All of this is also visible from the hotel’s restaurant, which has the physical capabilities of being one of the most stunning anywhere in the world. Down a short flight of stairs from the hotel’s reception, it has the most breathtaking view over the infinity pool and tropical gardens to the beach and sea. At night the lights of Castries twinkle in the distance with the island's highest peak, at 950 m, beyond.
Such an open vista makes mealtimes here quite different. Breakfast in the bright sunshine seems to attract scores of apparently fearless, hungry birds, and certainly keeps the waiting staff on their toes, clearly anxious to clear any plates the minute you have finished. At lunchtime the sun is so hot that the tables closest to the edge of the restaurant exposed to the direct sunlight are left unoccupied. (Many guests chose to eat lunch in the shady pool bar below but we felt sorry for the staff who had to take dishes so far from the kitchen several floors above.) Whereas in the evening a cooling breeze can make the restaurant most inviting, depending on who is providing the music.
This could all be the setting for a great restaurant but there does not seem to be either the inclination or the investment to make it one. At one end there is a small bar where they mix excellent cocktails, Bounty and Chairman's rum being the local spirits. But it is the only hotel bar I have ever been to where there is nothing edible on offer. (Though perhaps Wagner has some spyware in my laptop; on our last night a bowl of dried plantain made an appearance.) At the other end, the small kitchen is located up seven steep steps, which every member of the waiting staff has to navigate while carrying several plates of food. The quantity of laundry, with a long brown slip added to fresh white tablecloths after the lunch service, seems not of this century. The same could be said of the appearance before every dinner of a tiny amuse-bouche.
Having attempted to work with a couple of more experienced chefs, the first from the region, the second an Italian, Wagner has instead promoted the local Burt Jules. He is enthusiastic and generous. All the portions of the first course dishes are on the large side and one serving of spaghetti in a tomato sauce with seafood actually seemed to me to have used up most, if not all, of a packet. Wagner appreciates both Jules’s enthusiasm and the need to add more finesse and is looking to send him to Europe for work and inspiration in the summer.
But Wagner also appreciates that Jules’s current skills and enthusiasm are sufficient to please his predominantly British clientele. One night when he visited our table, Wagner spotted our bottle of Ch Lamothe-Bergeron 2015 ($73), one of the better bets on the hotel’s short list of ‘Reserve du Patron’ wines. Picking it up he commented, ‘My guests don’t usually come here for the wine selection, they come for the rum.’ We certainly sampled St Lucia's rum brand Bounty, not least with honey and fresh lime juice – the perfect cough medicine.
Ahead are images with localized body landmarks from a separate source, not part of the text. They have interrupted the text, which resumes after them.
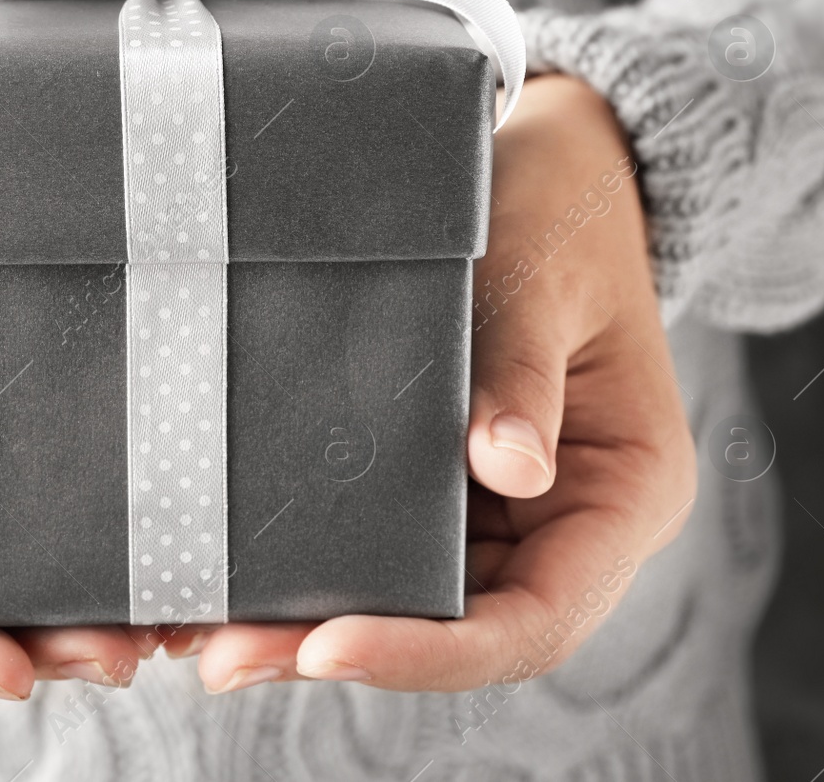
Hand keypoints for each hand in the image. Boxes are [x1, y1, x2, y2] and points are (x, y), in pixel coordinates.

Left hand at [162, 74, 696, 692]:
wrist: (552, 169)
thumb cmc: (561, 212)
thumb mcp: (547, 276)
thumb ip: (522, 369)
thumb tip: (510, 468)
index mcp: (625, 497)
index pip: (534, 622)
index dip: (434, 652)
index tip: (329, 644)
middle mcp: (564, 527)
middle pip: (458, 629)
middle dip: (343, 648)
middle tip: (224, 653)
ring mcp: (501, 512)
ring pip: (409, 603)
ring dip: (308, 621)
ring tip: (199, 631)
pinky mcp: (443, 485)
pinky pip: (380, 546)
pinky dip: (310, 567)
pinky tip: (229, 577)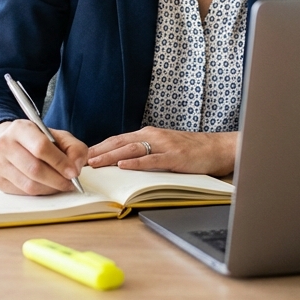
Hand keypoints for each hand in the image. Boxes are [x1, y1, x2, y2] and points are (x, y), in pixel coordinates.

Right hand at [0, 119, 87, 195]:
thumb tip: (76, 167)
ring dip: (50, 188)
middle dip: (57, 179)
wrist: (8, 143)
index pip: (40, 147)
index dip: (60, 162)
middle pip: (34, 169)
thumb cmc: (36, 140)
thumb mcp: (57, 136)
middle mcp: (4, 145)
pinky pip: (24, 193)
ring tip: (60, 184)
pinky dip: (40, 192)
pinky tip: (46, 185)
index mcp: (19, 128)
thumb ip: (73, 148)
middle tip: (70, 183)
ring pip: (29, 185)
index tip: (73, 172)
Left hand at [87, 127, 237, 176]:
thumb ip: (145, 150)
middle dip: (99, 151)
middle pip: (120, 142)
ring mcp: (164, 145)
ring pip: (131, 149)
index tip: (83, 155)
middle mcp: (153, 136)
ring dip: (111, 156)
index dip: (99, 147)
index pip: (118, 139)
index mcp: (148, 134)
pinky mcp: (175, 157)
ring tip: (95, 163)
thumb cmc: (191, 149)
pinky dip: (136, 162)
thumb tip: (122, 160)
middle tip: (81, 160)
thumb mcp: (163, 146)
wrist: (218, 148)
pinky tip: (124, 165)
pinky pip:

You need to be reasonably fit but not a fitness freak to enjoy Calabash Cove. The gym is spacious but not state-of-the art. The pool is not suitable for lap swimming. And some of the walkways are pretty tricky. From the beach to the reception involves more than 80 steps that are demanding when dry and can be almost dangerous after a rain shower (Wagner assured me that a consignment of 150 new metal treads would be fitted soon but are currently held up). Wheelchair access? Not a hope.
But these seemed to be of little concern to the many British guests who have come to appreciate Calabash Cove for its numerous other charms: its small size, its natural beauty, the sense of space, and its relaxed nature. These are qualities that have been managed most successfully for over a decade now by an Austrian GM. What will become of this hotel in the future is hard to predict.